* Exercise aim:
Determine how many lines in the entries below contain the word "says", and state only that number.

* Task input:
────────────────────

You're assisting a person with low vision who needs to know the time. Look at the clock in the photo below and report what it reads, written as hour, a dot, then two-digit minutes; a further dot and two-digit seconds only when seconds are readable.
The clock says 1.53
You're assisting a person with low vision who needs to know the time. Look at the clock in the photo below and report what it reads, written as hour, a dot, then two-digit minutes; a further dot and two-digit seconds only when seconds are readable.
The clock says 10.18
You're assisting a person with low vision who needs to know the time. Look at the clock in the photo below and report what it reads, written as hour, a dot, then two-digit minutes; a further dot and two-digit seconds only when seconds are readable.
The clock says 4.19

────────────────────

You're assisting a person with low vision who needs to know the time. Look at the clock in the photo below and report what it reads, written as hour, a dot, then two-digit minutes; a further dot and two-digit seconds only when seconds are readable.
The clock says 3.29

────────────────────

* Answer below:
4